** What to produce **
Rewrite all of the rows below, changing "series" to "line" and leaving everything else the same. Leave the pictures out.

++++ Input data

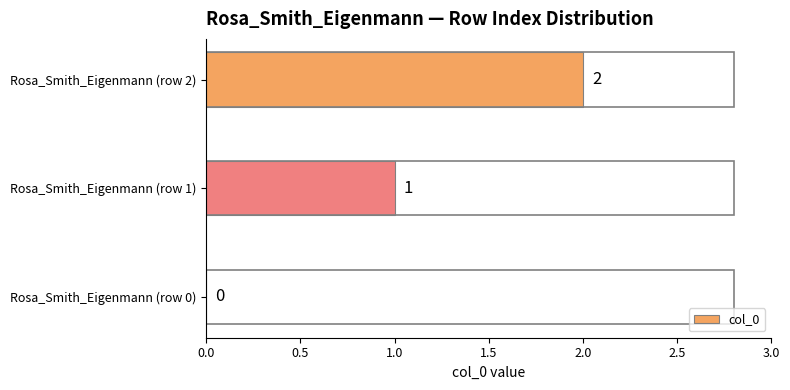

Between Rosa_Smith_Eigenmann (row 1) and Rosa_Smith_Eigenmann (row 2), which is larger?

Rosa_Smith_Eigenmann (row 2)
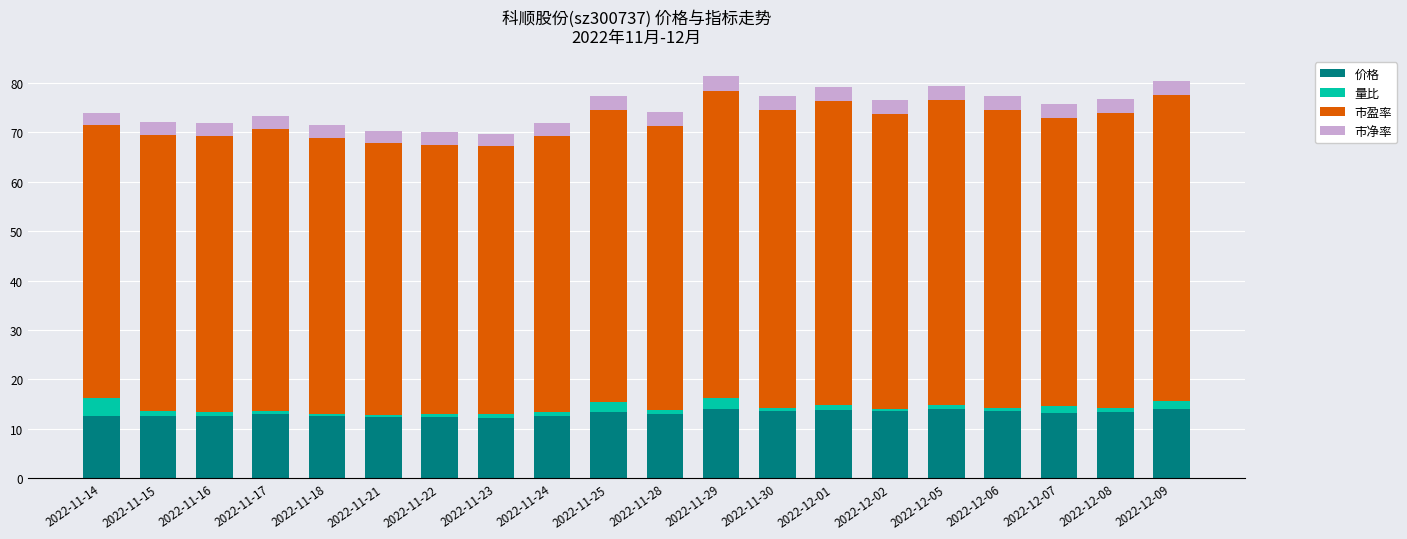

What is the lowest value of the 价格 series?

12.3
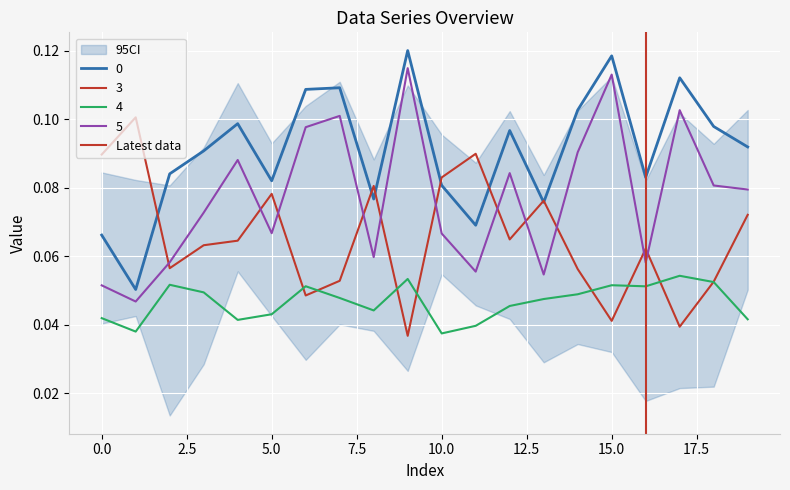

True or false: the data shows 0 at −2.5.

False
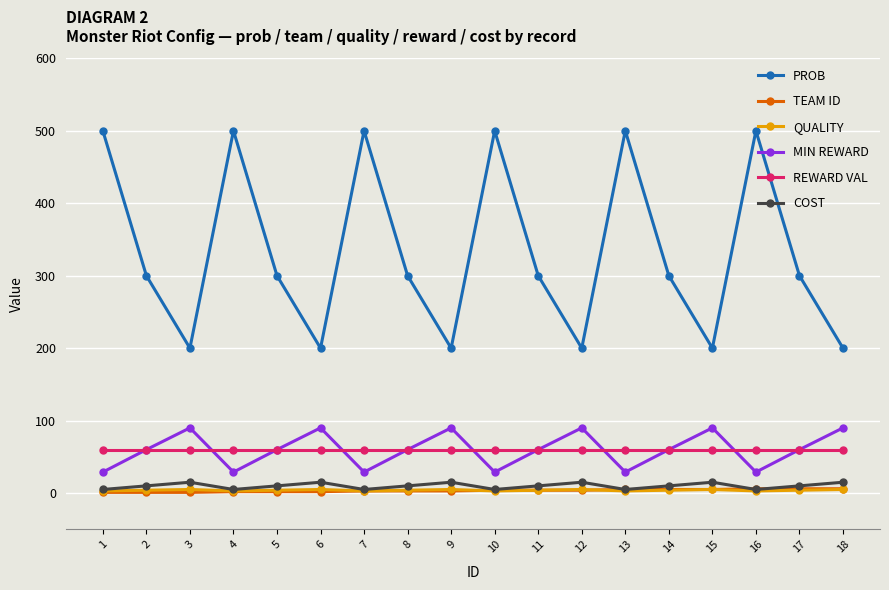

In MIN REWARD, how many points are lower than both neighbors (excluding endpoints)?

5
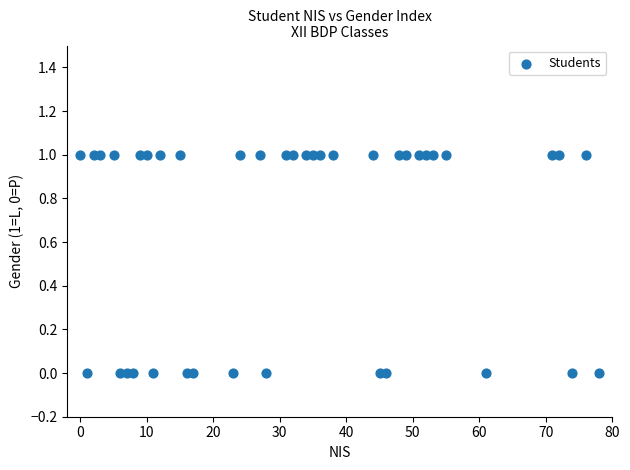

What is the range of X values (max minus min)?

78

++++++++

** Problem solution **
Between Rosa_Smith_Eigenmann (row 1) and Rosa_Smith_Eigenmann (row 2), which is larger?

Rosa_Smith_Eigenmann (row 2)

What is the lowest value of the 价格 line?

12.3

True or false: the data shows 0 at −2.5.

False

In MIN REWARD, how many points are lower than both neighbors (excluding endpoints)?

5

What is the range of X values (max minus min)?

78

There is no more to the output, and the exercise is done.